Radial balance is pretty straightforward. As the name implies, radial balance occurs when all the design elements on a page emanate in equidistant points from a unifying, central point. So if you’d divide the page either vertically or horizontally along a central axis, both sides’ elements would be equally as far or near from the central point. Some of the most basic examples of radial balance are things like rays of sunlight coming from a central point or a pond that has a bunch of ripples on its surface. What makes this form of balance more special is that the radiating effect goes both ways: Just as the attention leads away from the central point, it also leads back to it due to the common center. Because of this, keeping a focal point is easy. The best example of radial balance — which is quite rare on websites, especially homepages — is Vlog.

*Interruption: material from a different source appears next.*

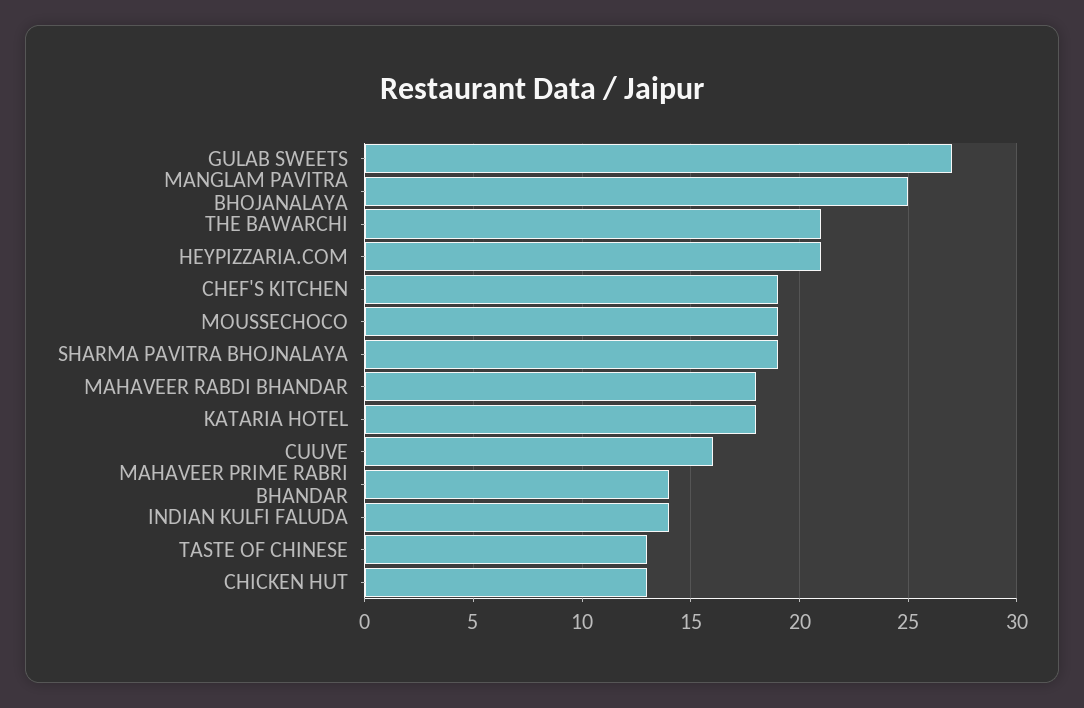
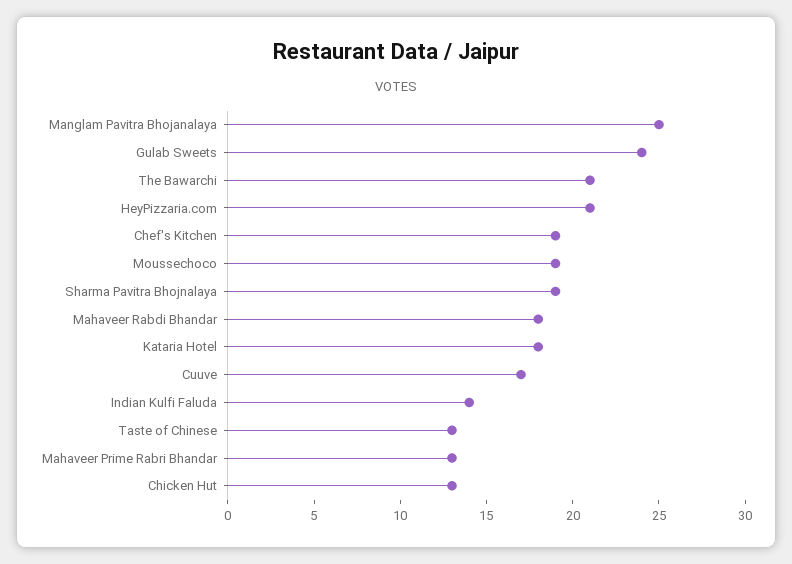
GULAB SWEETS: 27 -> 24
CUUVE: 16 -> 17
MAHAVEER PRIME RABRI BHANDAR: 14 -> 13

It is the epitome of radial balance, as everything radiates outward from the central point of the white type of “Vlog.it”.
All kinds of balance
By now, it should be pretty obvious that all types of balance have some common bonds. There are uniform factors that consistently appear in any design that features attractive and interesting balance. Balance in web design is all around you. Chances are that you’ve neglected to appreciate it on all the different sites you’ve ever browsed throughout your life; but that’s only because balance isn’t really the first thing you think of when you navigate any site. Nonetheless, balance is important to site design. It doesn’t only provide aesthetic touches that are interesting from a visual standpoint. It also can help the user experience by making the visual information on a site easier to absorb, which is to say nothing of improving site navigation, too. Designers can strive to include better balance in their web design by paying extra close attention to harmony, counterweights and equidistance. The end result of good balance pays untold dividends for your clients and the user experience.